January 16, 2017      3 min read

Software-as-a-Service (or SaaS) is no longer the sole domain of early adopters. Small and medium sized businesses, government and enterprise users are all taking the SaaS plunge, moving from traditional ‘owned’ IT applications to more adaptable SaaS solutions. As the cutting-edge nature has dulled, much of the risk of SaaS solutions have been ironed out. While moving to a service-oriented solution is generally very successful, change can be difficult for any business. Let’s look at some of the traps that implementers of SaaS solutions commonly encounter.

Not having a vision

Change processes are disruptive, so it’s important to have a clear sense of what problem the implementation will solve and how it will improve on the status quo. Understanding the rationale is important when designing and procuring a solution, but it is also a crucial prerequisite to getting staff and stakeholders on board. If the senior leadership in the business do not have a precise understanding of key business drivers and performance outcomes, it becomes hard to critically evaluate success and to hold vendors (and staff) accountable for performance.

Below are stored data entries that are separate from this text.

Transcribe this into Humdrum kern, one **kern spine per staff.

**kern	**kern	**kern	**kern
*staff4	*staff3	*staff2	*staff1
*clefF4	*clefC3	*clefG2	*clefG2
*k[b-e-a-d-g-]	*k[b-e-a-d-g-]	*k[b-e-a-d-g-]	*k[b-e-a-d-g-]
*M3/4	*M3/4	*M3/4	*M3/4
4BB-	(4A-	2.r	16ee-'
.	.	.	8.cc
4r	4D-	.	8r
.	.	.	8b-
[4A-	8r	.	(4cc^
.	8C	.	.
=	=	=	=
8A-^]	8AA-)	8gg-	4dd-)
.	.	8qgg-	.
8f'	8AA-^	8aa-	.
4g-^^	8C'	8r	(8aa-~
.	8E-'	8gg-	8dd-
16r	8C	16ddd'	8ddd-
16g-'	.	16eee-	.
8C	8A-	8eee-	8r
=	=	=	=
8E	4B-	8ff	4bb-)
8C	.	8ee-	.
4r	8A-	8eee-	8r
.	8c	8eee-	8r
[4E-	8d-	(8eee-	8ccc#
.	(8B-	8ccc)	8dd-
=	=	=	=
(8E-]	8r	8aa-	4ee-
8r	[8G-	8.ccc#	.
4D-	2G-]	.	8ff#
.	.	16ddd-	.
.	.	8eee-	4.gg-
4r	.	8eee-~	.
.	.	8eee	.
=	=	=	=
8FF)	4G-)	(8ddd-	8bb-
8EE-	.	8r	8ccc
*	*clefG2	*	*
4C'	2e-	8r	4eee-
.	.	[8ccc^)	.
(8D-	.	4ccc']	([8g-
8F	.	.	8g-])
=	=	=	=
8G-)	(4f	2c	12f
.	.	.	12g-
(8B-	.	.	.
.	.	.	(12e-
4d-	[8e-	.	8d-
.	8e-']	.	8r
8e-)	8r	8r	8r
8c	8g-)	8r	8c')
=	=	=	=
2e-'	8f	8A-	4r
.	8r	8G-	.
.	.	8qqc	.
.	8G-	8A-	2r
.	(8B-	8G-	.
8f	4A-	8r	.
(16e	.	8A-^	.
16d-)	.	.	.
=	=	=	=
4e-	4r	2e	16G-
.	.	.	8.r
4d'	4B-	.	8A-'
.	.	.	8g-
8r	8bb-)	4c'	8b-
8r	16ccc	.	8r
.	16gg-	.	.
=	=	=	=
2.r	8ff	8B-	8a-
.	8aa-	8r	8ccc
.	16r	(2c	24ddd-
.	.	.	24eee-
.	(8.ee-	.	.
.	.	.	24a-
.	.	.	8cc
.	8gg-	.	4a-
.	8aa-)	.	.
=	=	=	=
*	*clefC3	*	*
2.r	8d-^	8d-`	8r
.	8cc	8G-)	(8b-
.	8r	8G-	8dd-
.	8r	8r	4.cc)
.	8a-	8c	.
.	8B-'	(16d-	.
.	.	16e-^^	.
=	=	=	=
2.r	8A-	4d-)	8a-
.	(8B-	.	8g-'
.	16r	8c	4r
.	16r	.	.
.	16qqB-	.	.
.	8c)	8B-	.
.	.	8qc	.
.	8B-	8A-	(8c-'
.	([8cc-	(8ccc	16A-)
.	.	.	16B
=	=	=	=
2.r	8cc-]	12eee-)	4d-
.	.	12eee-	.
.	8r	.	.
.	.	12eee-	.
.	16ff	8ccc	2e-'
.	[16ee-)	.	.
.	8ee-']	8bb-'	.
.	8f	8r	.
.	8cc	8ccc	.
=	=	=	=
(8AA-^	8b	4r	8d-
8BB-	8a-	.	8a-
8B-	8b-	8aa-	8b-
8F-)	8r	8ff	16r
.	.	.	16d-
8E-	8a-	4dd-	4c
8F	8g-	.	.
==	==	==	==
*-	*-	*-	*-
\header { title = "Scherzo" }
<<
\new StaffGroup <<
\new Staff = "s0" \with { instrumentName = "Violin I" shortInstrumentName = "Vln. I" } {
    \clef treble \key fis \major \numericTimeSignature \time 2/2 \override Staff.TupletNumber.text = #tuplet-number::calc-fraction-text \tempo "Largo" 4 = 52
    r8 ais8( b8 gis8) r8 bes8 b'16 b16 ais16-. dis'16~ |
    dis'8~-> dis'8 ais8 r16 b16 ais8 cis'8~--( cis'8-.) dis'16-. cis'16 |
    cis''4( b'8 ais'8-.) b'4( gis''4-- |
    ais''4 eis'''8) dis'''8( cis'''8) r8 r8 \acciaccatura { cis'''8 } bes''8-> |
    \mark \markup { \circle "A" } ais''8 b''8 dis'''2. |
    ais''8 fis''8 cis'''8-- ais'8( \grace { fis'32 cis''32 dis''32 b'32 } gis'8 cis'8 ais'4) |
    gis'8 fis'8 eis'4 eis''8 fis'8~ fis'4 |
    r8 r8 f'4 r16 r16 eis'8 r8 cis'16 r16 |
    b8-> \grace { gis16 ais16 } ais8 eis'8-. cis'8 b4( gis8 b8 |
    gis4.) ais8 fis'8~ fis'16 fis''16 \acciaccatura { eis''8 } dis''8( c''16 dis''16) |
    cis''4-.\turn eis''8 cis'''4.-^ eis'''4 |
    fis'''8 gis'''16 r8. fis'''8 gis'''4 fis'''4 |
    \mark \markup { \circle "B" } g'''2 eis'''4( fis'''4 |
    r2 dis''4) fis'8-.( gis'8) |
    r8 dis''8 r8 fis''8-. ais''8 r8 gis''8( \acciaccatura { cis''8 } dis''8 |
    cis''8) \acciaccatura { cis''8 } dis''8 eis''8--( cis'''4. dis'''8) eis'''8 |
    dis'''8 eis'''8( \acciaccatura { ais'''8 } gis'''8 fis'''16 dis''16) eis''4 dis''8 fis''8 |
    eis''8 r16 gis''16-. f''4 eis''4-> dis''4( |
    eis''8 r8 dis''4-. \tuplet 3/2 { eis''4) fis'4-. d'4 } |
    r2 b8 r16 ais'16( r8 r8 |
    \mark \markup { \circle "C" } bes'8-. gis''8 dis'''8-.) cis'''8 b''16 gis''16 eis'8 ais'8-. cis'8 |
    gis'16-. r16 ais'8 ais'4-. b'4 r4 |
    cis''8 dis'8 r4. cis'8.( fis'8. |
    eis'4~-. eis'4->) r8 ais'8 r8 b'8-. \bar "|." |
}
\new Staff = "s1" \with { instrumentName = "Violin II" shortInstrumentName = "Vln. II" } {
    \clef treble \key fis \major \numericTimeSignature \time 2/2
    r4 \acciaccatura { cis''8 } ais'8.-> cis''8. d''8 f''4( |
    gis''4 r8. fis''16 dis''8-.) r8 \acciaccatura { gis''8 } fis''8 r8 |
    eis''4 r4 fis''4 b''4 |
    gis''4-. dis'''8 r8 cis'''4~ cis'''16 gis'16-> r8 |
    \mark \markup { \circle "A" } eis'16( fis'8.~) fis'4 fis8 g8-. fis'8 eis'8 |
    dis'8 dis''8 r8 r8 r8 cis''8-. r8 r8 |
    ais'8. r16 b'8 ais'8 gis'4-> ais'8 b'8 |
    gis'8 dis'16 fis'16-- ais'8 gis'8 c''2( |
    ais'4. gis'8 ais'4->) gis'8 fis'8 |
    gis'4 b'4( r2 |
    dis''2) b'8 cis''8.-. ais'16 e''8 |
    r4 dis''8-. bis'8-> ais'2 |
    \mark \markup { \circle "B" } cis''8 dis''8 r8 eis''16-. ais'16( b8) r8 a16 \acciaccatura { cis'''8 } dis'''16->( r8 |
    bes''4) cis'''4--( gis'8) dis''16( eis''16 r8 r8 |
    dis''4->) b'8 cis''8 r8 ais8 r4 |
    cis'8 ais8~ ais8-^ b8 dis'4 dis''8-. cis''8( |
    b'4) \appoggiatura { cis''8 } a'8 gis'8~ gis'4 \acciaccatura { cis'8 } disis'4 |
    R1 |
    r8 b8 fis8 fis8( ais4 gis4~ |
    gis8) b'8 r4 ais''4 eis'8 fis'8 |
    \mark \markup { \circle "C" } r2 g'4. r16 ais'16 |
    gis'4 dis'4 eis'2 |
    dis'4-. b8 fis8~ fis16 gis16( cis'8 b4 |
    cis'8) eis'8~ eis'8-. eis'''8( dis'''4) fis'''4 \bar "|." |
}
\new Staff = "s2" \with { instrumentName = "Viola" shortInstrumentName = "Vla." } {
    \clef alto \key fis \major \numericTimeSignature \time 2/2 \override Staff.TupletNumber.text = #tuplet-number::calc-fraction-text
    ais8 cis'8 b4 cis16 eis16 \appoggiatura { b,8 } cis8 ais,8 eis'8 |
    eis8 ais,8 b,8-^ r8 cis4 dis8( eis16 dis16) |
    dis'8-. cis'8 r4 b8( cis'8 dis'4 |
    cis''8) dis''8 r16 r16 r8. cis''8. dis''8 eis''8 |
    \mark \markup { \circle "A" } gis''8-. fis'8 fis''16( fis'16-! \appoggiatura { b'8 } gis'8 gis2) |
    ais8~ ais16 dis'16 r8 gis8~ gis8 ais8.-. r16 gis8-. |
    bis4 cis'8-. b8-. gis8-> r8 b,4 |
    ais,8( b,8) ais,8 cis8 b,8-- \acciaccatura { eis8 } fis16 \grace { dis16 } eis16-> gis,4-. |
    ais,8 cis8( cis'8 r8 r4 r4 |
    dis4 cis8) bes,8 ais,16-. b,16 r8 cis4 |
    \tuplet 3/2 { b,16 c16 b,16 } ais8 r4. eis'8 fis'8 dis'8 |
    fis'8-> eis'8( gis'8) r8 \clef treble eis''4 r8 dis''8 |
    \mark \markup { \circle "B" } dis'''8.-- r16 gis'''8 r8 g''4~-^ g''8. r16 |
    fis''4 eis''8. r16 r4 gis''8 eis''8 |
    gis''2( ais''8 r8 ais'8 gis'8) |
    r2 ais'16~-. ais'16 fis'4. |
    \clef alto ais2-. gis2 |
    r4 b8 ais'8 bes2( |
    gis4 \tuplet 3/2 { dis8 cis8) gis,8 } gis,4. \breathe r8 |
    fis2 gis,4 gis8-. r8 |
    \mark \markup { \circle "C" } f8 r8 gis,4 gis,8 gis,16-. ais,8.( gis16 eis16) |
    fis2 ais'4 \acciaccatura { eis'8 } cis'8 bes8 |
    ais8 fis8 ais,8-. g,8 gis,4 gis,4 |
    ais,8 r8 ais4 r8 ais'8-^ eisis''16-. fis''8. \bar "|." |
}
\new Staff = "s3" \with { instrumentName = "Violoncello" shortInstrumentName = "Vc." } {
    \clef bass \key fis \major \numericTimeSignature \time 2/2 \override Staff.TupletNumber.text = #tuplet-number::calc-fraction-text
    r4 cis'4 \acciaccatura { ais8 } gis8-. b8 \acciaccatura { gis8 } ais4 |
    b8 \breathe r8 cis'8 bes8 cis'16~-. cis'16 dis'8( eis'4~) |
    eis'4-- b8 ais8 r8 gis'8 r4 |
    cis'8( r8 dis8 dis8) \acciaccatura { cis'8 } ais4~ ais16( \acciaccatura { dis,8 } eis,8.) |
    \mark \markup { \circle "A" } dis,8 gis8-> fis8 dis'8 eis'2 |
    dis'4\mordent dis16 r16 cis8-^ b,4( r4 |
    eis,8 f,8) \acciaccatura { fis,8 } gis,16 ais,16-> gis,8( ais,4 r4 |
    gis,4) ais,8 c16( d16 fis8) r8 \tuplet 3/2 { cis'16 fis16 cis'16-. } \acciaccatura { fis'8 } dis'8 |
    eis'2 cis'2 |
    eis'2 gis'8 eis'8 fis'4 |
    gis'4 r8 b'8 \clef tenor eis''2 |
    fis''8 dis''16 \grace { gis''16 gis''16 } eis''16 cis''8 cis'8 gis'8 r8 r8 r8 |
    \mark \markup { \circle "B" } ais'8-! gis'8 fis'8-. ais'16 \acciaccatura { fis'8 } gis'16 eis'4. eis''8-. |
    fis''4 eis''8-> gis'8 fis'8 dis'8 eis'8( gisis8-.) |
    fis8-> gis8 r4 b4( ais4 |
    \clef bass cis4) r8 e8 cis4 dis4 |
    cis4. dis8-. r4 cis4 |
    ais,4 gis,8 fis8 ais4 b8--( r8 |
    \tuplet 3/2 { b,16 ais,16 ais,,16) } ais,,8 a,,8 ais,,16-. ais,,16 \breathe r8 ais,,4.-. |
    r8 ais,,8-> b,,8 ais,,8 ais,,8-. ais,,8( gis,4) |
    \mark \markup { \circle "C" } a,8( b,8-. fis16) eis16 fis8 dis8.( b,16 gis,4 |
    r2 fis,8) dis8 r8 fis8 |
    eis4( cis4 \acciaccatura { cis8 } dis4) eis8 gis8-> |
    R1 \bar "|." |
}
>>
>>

Not connecting with end-users

Approachable and honest leadership, comprehensive training and regular communication are all key drivers of a smooth change management process, and are all crucial to ensure user acceptance. There is a risk that the perceived simplicity of SaaS can blind implementers to the reality that the business needs to connect with end-users to build awareness and engagement.

Haphazard planning

Even the best SaaS product will fail in the field (at least at first) if the people in control of the transition have not planned the change in sufficient detail. While a change may appear well thought out in theory, soliciting feedback from the wider business is important to understand any unforeseen impacts that could occur. Functionality or systems that might not ordinarily be thought of as high priority could be critical in the right business context – the disruption involved in taking a system offline, even for a short time, can be very costly! A poorly planned transition can also erode goodwill and buy-in, both of which are important to the bedding-in and ongoing success of any new software implementation.

Technical risk and issues

Technical problems do also arise from time to time after a SaaS solution is implemented, just as with any complex system, however the risk to an organization is significantly reduced as the onus is generally on the vendor to remedy the problem. The frequency of issues is also typically lower with a best-in-class SaaS product than a bespoke, in house solution. Although end-users are typically affected less by technical issues under SaaS systems on an ongoing basis, the change team will still face some of the same issues during the initial setup. This is particularly the case when a business needs to heavily customize a standard solution, such as to integrate with a specialized plant and equipment.

One particularly important technical weakness of some (but not all) SaaS products is the need for a reliable internet connection. Uninterrupted connectivity is not usually a problem for enterprise or government users, but may create some challenges for small and medium businesses.

Service-oriented modes of delivery are a real opportunity for businesses to simplify processes, improve reliability and reduce capital spending. The benefits of SaaS are generally simple to grasp, but it remains important to understand and manage the risk involved, particularly during the early stages of the change process.